Love never ends. As for prophecies, they will pass away; as for tongues, they will cease; as for knowledge, it will pass away. For we know in part and we prophesy in part, but when the perfect comes, the partial will pass away. When I was a child, I spoke like a child, I thought like a child, I reasoned like a child. When I became a man, I gave up childish ways. For now we see in a mirror dimly, but then face to face. Now I know in part; then I shall know fully, even as I have been fully known.
So now faith, hope, and love abide, these three; but the greatest of these is love.
Paul put faith and hope up near the same level as love, but the greatest is love. Significantly, truth isn’t even near the same level as love in Paul’s short list.
Love rejoices with the truth, but love doesn’t bear truth like a weapon or even a shield. Truth must be subservient to love.
Truth obviously matters, a lot, but it just doesn’t matter as much as love. It seems to me that we need to reorganize our priorities as Christians and make sure we always have love at the very top. We need to lead with love.
Peter says, “Above all, love each other deeply, because love covers a multitude of sins.” (1 Peter 4:8) I don’t believe Peter is necessarily talking about all sins here, but the ones we commit against each other that rub each other the wrong way. That is because love only thrives in relationship, but sin is always lurking to break down relationships and destroy them – if we let it.
While Peter is also talking to believers here, the principle is the same with the unbelieving world. If we lead with truth, rather than love, we never establish the relationship that is necessary for the truth to take root. Jesus was accused of socializing with sinners because Jesus was leading with love. He was establishing relationship.
When Jesus spoke to the woman at the well, she was impressed that Jesus “told me everything I ever did”. (John 4:39) That is because Jesus got to know her. Jesus cared enough to know her. It was from a position of intimacy and genuine care for her that Jesus gently told her the truth.
It’s much easier to speak the truth than it is to love. Love requires something of ourselves. It requires self-denial. It requires self-sacrifice. It requires relationship.
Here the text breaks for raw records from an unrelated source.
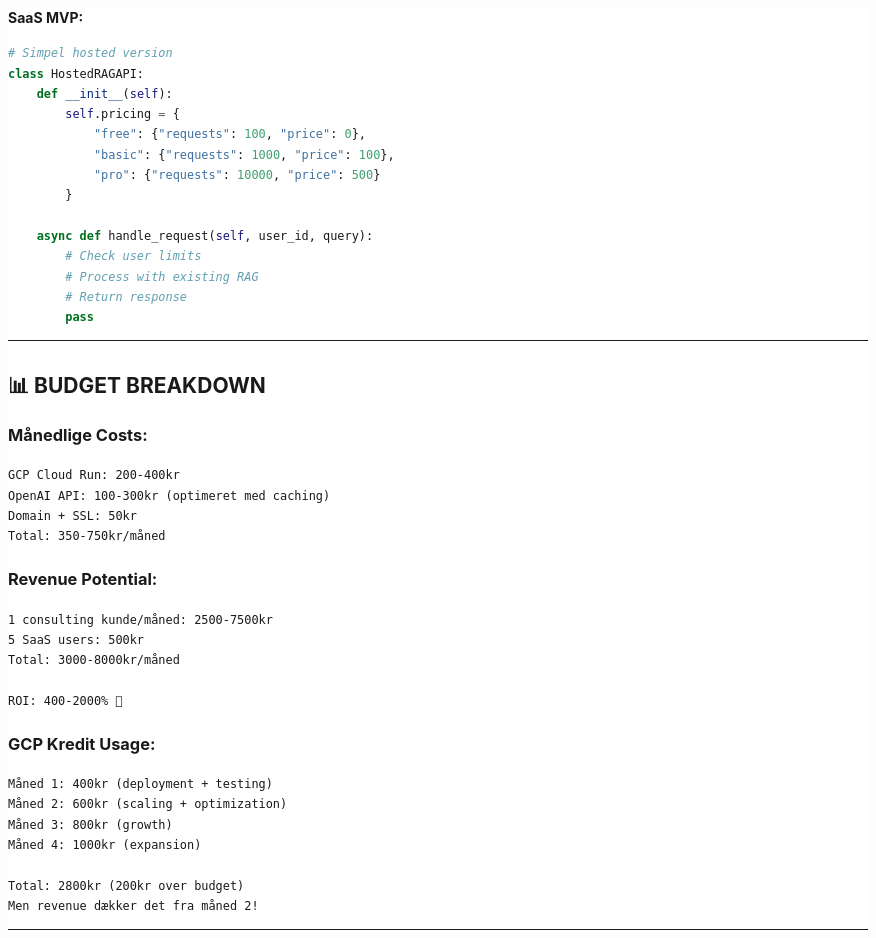 **SaaS MVP:**
```python
# Simpel hosted version
class HostedRAGAPI:
    def __init__(self):
        self.pricing = {
            "free": {"requests": 100, "price": 0},
            "basic": {"requests": 1000, "price": 100},
            "pro": {"requests": 10000, "price": 500}
        }
    
    async def handle_request(self, user_id, query):
        # Check user limits
        # Process with existing RAG
        # Return response
        pass
```

---

## 📊 BUDGET BREAKDOWN

### **Månedlige Costs:**
```
GCP Cloud Run: 200-400kr
OpenAI API: 100-300kr (optimeret med caching)
Domain + SSL: 50kr
Total: 350-750kr/måned
```

### **Revenue Potential:**
```
1 consulting kunde/måned: 2500-7500kr
5 SaaS users: 500kr
Total: 3000-8000kr/måned

ROI: 400-2000% 🚀
```

### **GCP Kredit Usage:**
```
Måned 1: 400kr (deployment + testing)
Måned 2: 600kr (scaling + optimization)  
Måned 3: 800kr (growth)
Måned 4: 1000kr (expansion)

Total: 2800kr (200kr over budget)
Men revenue dækker det fra måned 2!
```

---
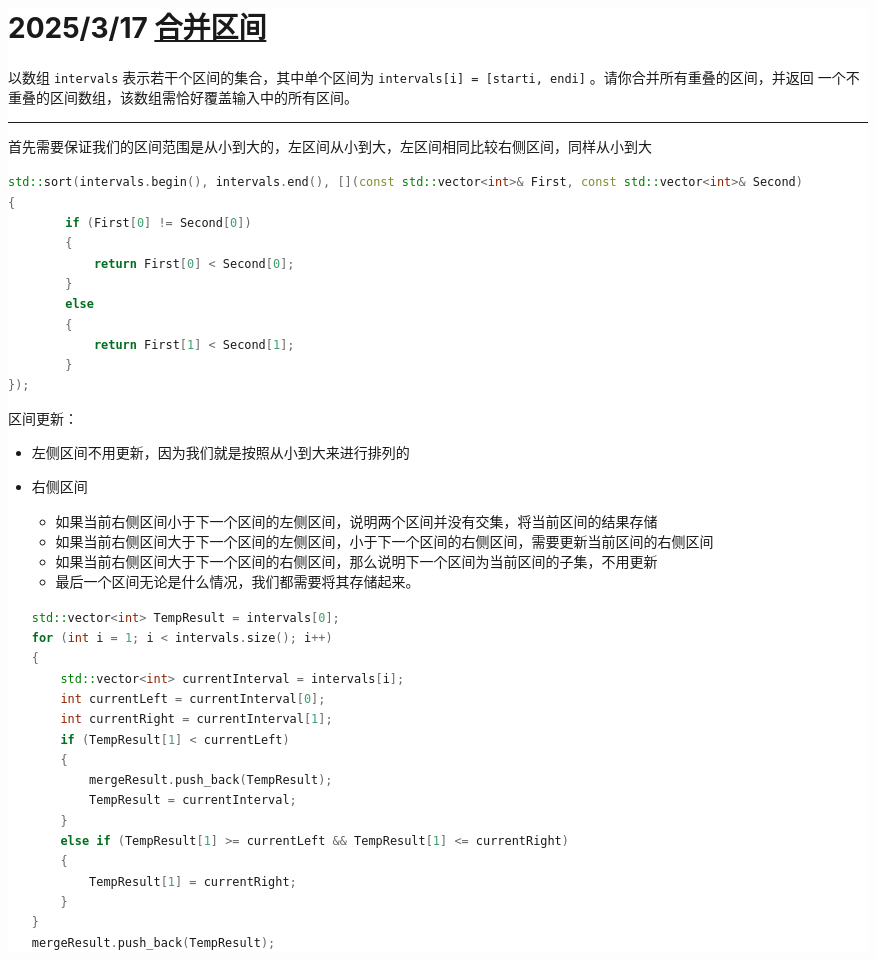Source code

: 

# 2025/3/17 [合并区间](https://leetcode.cn/problems/merge-intervals/description/)

以数组 `intervals` 表示若干个区间的集合，其中单个区间为 `intervals[i] = [starti, endi]` 。请你合并所有重叠的区间，并返回 一个不重叠的区间数组，该数组需恰好覆盖输入中的所有区间。

---

首先需要保证我们的区间范围是从小到大的，左区间从小到大，左区间相同比较右侧区间，同样从小到大

```c++
std::sort(intervals.begin(), intervals.end(), [](const std::vector<int>& First, const std::vector<int>& Second)
{
        if (First[0] != Second[0])
        {
            return First[0] < Second[0];
        }
        else
        {
            return First[1] < Second[1];
        }
});
```

区间更新：

- 左侧区间不用更新，因为我们就是按照从小到大来进行排列的

- 右侧区间

  - 如果当前右侧区间小于下一个区间的左侧区间，说明两个区间并没有交集，将当前区间的结果存储
  - 如果当前右侧区间大于下一个区间的左侧区间，小于下一个区间的右侧区间，需要更新当前区间的右侧区间
  - 如果当前右侧区间大于下一个区间的右侧区间，那么说明下一个区间为当前区间的子集，不用更新
  - 最后一个区间无论是什么情况，我们都需要将其存储起来。

  ```c++
  std::vector<int> TempResult = intervals[0];
  for (int i = 1; i < intervals.size(); i++)
  {
      std::vector<int> currentInterval = intervals[i];
      int currentLeft = currentInterval[0];
      int currentRight = currentInterval[1];
      if (TempResult[1] < currentLeft)
      {
          mergeResult.push_back(TempResult);
          TempResult = currentInterval;
      }
      else if (TempResult[1] >= currentLeft && TempResult[1] <= currentRight)
      {
          TempResult[1] = currentRight;
      }
  }
  mergeResult.push_back(TempResult);
  ```
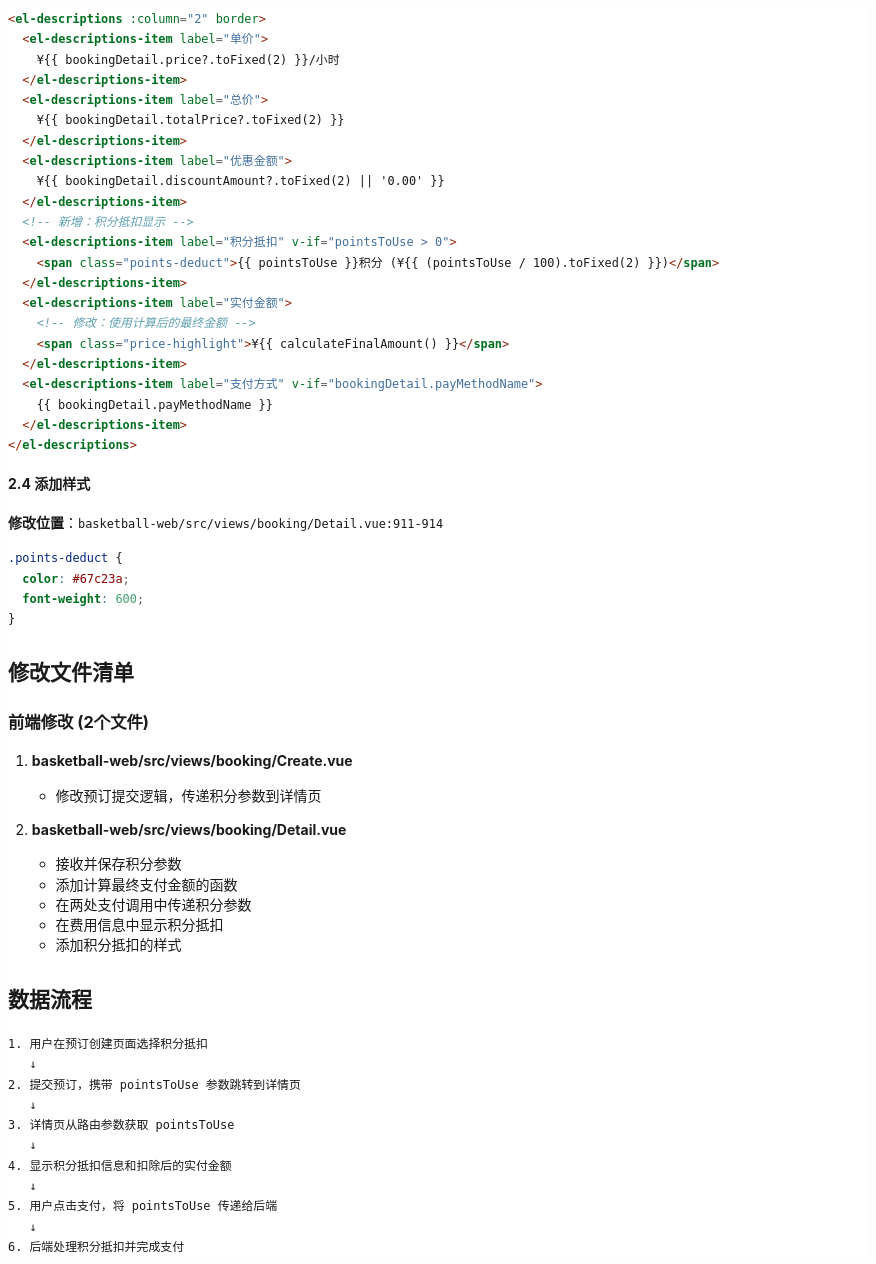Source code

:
 ```html
<el-descriptions :column="2" border>
  <el-descriptions-item label="单价">
    ¥{{ bookingDetail.price?.toFixed(2) }}/小时
  </el-descriptions-item>
  <el-descriptions-item label="总价">
    ¥{{ bookingDetail.totalPrice?.toFixed(2) }}
  </el-descriptions-item>
  <el-descriptions-item label="优惠金额">
    ¥{{ bookingDetail.discountAmount?.toFixed(2) || '0.00' }}
  </el-descriptions-item>
  <!-- 新增：积分抵扣显示 -->
  <el-descriptions-item label="积分抵扣" v-if="pointsToUse > 0">
    <span class="points-deduct">{{ pointsToUse }}积分 (¥{{ (pointsToUse / 100).toFixed(2) }})</span>
  </el-descriptions-item>
  <el-descriptions-item label="实付金额">
    <!-- 修改：使用计算后的最终金额 -->
    <span class="price-highlight">¥{{ calculateFinalAmount() }}</span>
  </el-descriptions-item>
  <el-descriptions-item label="支付方式" v-if="bookingDetail.payMethodName">
    {{ bookingDetail.payMethodName }}
  </el-descriptions-item>
</el-descriptions>
```

#### 2.4 添加样式

**修改位置**：`basketball-web/src/views/booking/Detail.vue:911-914`

```css
.points-deduct {
  color: #67c23a;
  font-weight: 600;
}
```

## 修改文件清单

### 前端修改 (2个文件)

1. **basketball-web/src/views/booking/Create.vue**
   - 修改预订提交逻辑，传递积分参数到详情页

2. **basketball-web/src/views/booking/Detail.vue**
   - 接收并保存积分参数
   - 添加计算最终支付金额的函数
   - 在两处支付调用中传递积分参数
   - 在费用信息中显示积分抵扣
   - 添加积分抵扣的样式

## 数据流程

```
1. 用户在预订创建页面选择积分抵扣
   ↓
2. 提交预订，携带 pointsToUse 参数跳转到详情页
   ↓
3. 详情页从路由参数获取 pointsToUse
   ↓
4. 显示积分抵扣信息和扣除后的实付金额
   ↓
5. 用户点击支付，将 pointsToUse 传递给后端
   ↓
6. 后端处理积分抵扣并完成支付
```
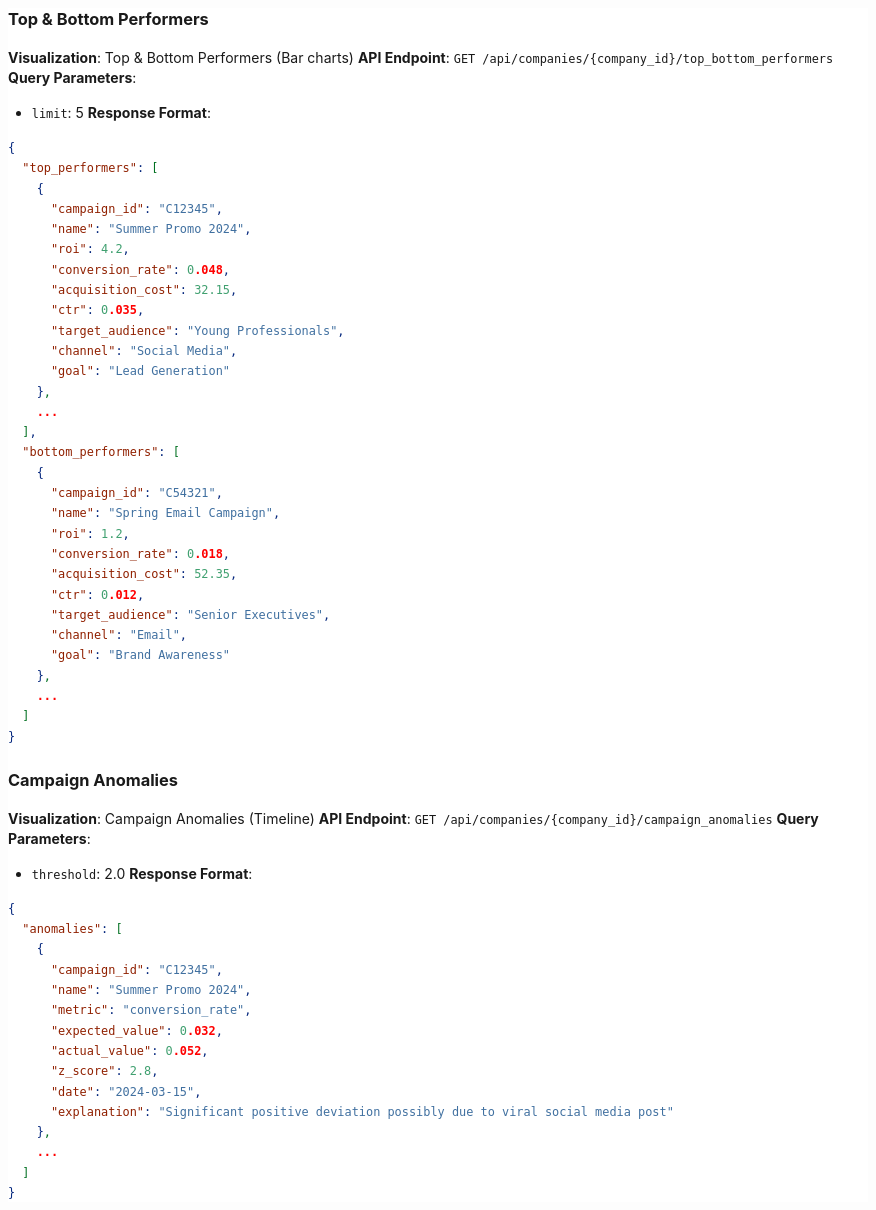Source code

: ### Top & Bottom Performers
**Visualization**: Top & Bottom Performers (Bar charts)
**API Endpoint**: `GET /api/companies/{company_id}/top_bottom_performers`
**Query Parameters**:
- `limit`: 5
**Response Format**:
```json
{
  "top_performers": [
    {
      "campaign_id": "C12345",
      "name": "Summer Promo 2024",
      "roi": 4.2,
      "conversion_rate": 0.048,
      "acquisition_cost": 32.15,
      "ctr": 0.035,
      "target_audience": "Young Professionals",
      "channel": "Social Media",
      "goal": "Lead Generation"
    },
    ...
  ],
  "bottom_performers": [
    {
      "campaign_id": "C54321",
      "name": "Spring Email Campaign",
      "roi": 1.2,
      "conversion_rate": 0.018,
      "acquisition_cost": 52.35,
      "ctr": 0.012,
      "target_audience": "Senior Executives",
      "channel": "Email",
      "goal": "Brand Awareness"
    },
    ...
  ]
}
```

### Campaign Anomalies
**Visualization**: Campaign Anomalies (Timeline)
**API Endpoint**: `GET /api/companies/{company_id}/campaign_anomalies`
**Query Parameters**:
- `threshold`: 2.0
**Response Format**:
```json
{
  "anomalies": [
    {
      "campaign_id": "C12345",
      "name": "Summer Promo 2024",
      "metric": "conversion_rate",
      "expected_value": 0.032,
      "actual_value": 0.052,
      "z_score": 2.8,
      "date": "2024-03-15",
      "explanation": "Significant positive deviation possibly due to viral social media post"
    },
    ...
  ]
}
```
One of the subtle points in the example Jesus gave us about removing the log from our own eye, first, before trying to remove the speck from your brother’s eye is that you must be very close to another person to be able to remove a speck from someone’s eye. Not only must you remove yourself from the equation and the blindness to your own sin, you must be very intimate with another person to get close enough to be able to remove a speck from a person’s eye. (Matthew 7:1-6) This requires relationship.
Notice that Jesus builds relationship into the story be identifying the other person with the speck as “you brother”. You can’t remove specks from the eyes of strangers. Only in relationship can we help our brother to remove a speck from his eye. It seems obvious that we shouldn’t even try it outside of love and relationship.
As I read the verse in Romans today and think about these things, I am thinking about how social media is a platform where we live out the Christian life as a city set on a hill for the world to see – whether we are conscious of it or not. When we put something on social media, we are putting it out there for the world to see. We most often seem to want to stake out the truth on that hill and die on our sword, instead of leading with love and developing relationship.
Love is patient, Love is kind. Love wants the best for someone. Love is intimate. Love sacrifices itself. Love isn’t afraid to get dirty. Love pulls people in; it doesn’t push people away.
I’m afraid that truth without love often pushes people away. Instead pulling someone up on to safe ground, truth without love pushes people off the ledge.